There were two types of guns in the batteries. The majority, forty-two of them, were the so-called "regimental guns." Three-pounders: the world's first genuine field artillery. These cannons were made of cast bronze, with a light, short barrel to make them easily maneuverable in the field. The Swedes, after experimenting, had discovered that by using a reduced powder charge the guns could be fired safely time after time. They were of no use in a siege, but were superbly effective on the battlefield.

The heavier field guns were twelve-pounders. Gustav Adolf had simplified his ordnance drastically over the past years, based on his experience in the Polish wars. He brought only three sizes of cannon with him to Germany-the light and heavier field guns, and twenty-four-pounders for siege work. He had dispensed altogether with the forty-eight-pounder traditionally used in reducing fortifications.

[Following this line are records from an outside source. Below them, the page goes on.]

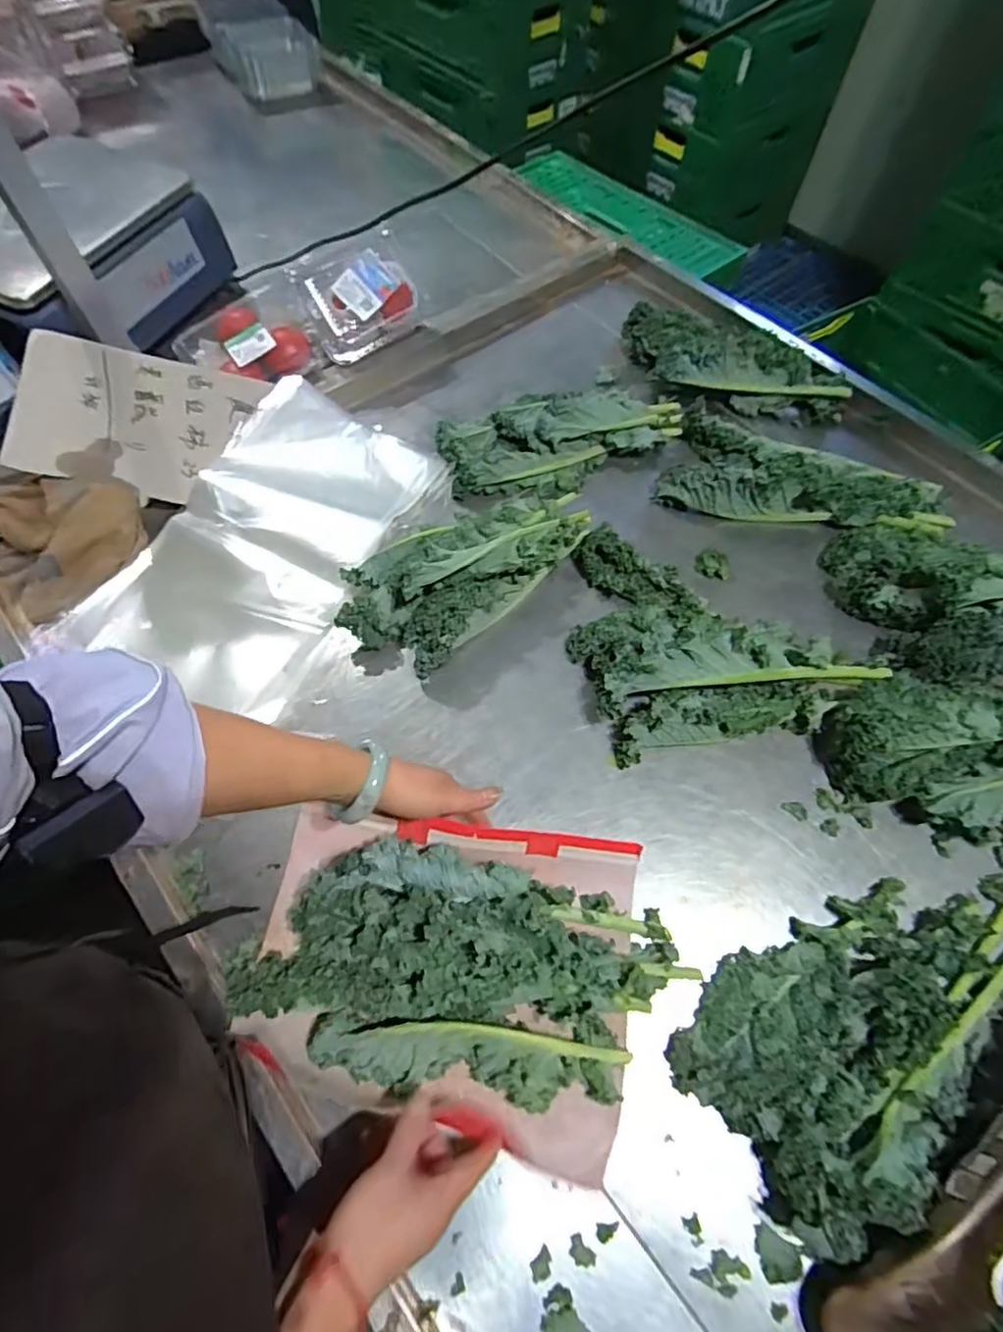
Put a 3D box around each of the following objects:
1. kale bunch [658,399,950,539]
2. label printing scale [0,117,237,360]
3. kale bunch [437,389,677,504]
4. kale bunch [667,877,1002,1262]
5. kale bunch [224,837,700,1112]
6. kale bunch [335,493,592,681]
[{"bbox_3d":[0.410,-0.267,0.825,0.377,0.056,0.168,11,63,4],"label":"kale bunch"},{"bbox_3d":[-0.582,-0.644,0.730,0.276,0.437,0.347,19,64,8],"label":"label printing scale"},{"bbox_3d":[0.085,-0.337,0.854,0.351,0.046,0.174,-20,65,-12],"label":"kale bunch"},{"bbox_3d":[0.326,0.291,0.533,0.354,0.056,0.188,-35,69,-18],"label":"kale bunch"},{"bbox_3d":[-0.036,0.256,0.513,0.364,0.079,0.174,11,63,4],"label":"kale bunch"},{"bbox_3d":[-0.043,-0.129,0.725,0.159,0.080,0.314,40,69,17],"label":"kale bunch"}]

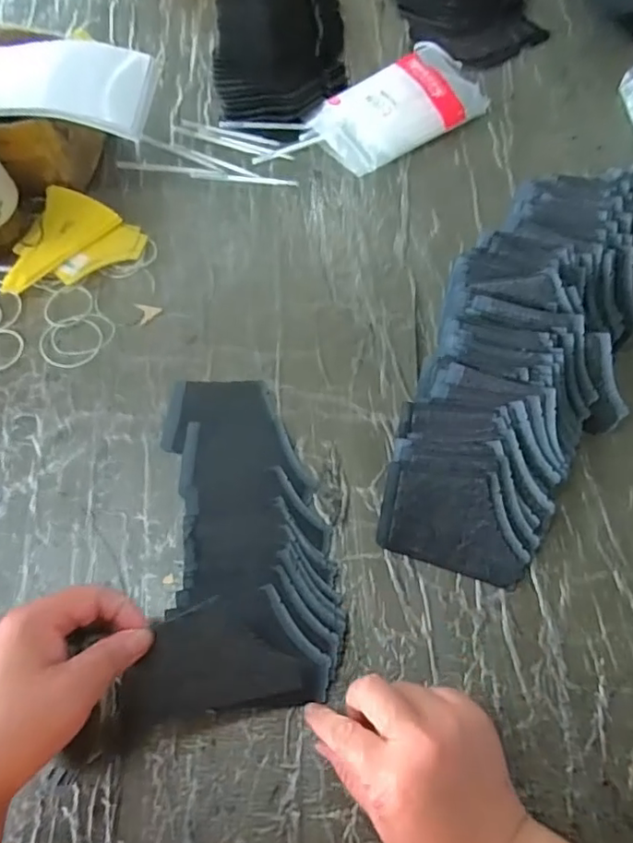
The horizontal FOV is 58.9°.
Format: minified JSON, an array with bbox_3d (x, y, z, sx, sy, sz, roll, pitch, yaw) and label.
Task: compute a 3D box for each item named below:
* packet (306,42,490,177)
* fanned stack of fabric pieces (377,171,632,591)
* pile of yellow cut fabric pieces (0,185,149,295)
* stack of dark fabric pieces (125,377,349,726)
[{"bbox_3d":[0.087,-0.331,0.583,0.183,0.027,0.103,-33,69,-13],"label":"packet"},{"bbox_3d":[0.193,-0.071,0.447,0.418,0.065,0.204,-39,70,-15],"label":"fanned stack of fabric pieces"},{"bbox_3d":[-0.231,-0.164,0.536,0.109,0.021,0.118,17,67,9],"label":"pile of yellow cut fabric pieces"},{"bbox_3d":[-0.060,0.076,0.417,0.134,0.023,0.242,-8,62,0],"label":"stack of dark fabric pieces"}]

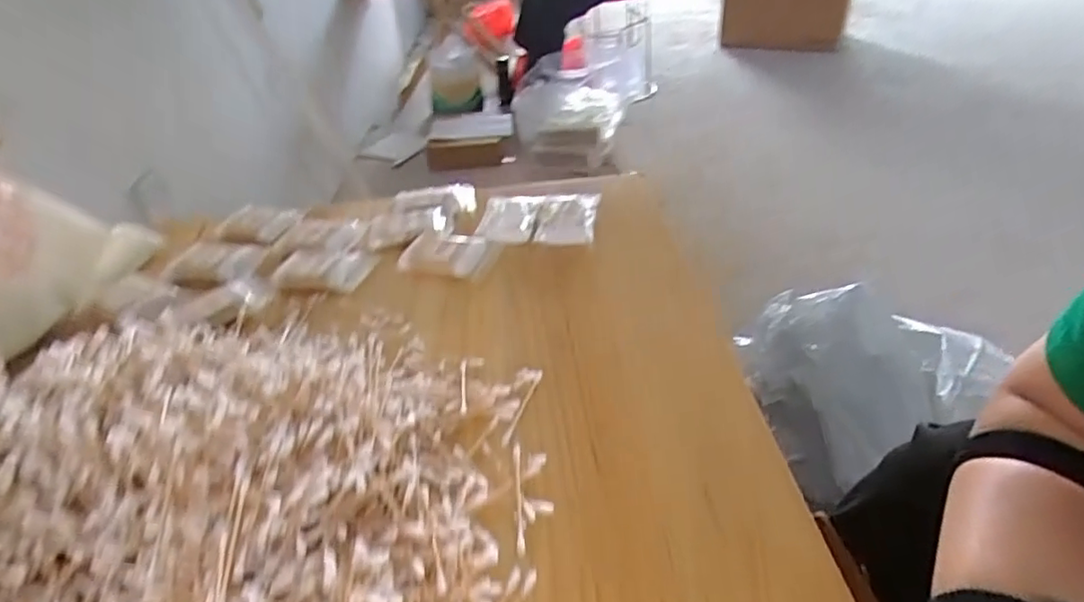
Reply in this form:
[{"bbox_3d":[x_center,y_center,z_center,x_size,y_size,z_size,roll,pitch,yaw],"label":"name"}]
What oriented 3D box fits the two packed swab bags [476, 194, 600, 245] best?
[{"bbox_3d":[-0.002,-0.093,0.679,0.125,0.016,0.095,0,35,7],"label":"two packed swab bags"}]

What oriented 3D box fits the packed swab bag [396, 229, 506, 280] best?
[{"bbox_3d":[-0.092,-0.049,0.621,0.083,0.018,0.068,7,36,17],"label":"packed swab bag"}]

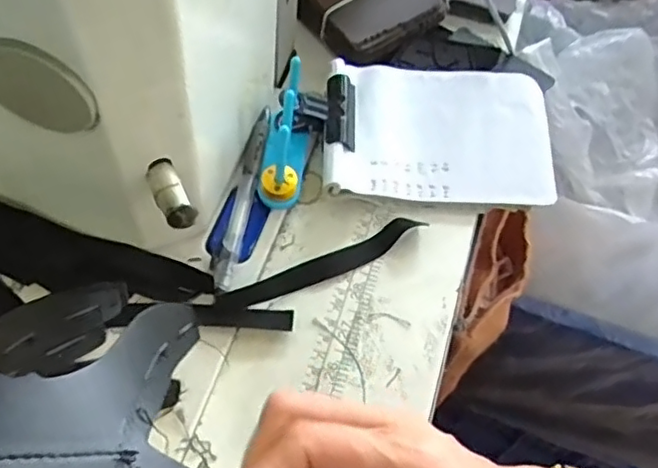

The three-pounders were firing within a few minutes. The twelve-pounders quickly followed suit. By the time Tilly's infantry neared the angle in their opponent's line, they were coming under heavy fire from the Swedish artillery.

Understanding that the battle had reached a critical moment, Torstensson was ordering a rate of fire which was just barely short of reckless.

"I want a shot every six minutes!" he bellowed, trotting up and down behind the line of his guns. "Nothing less!" He practically danced with energy, waving his hat. "I'll hang the crew who gives me less!"

His men grinned. Torstensson always issued blood-curdling threats on the battlefield. And never carried them out. Nor was there any need. His men were well into the rhythm again, and had already reached the round-every-six-minutes rate which was considered the maximum of the day.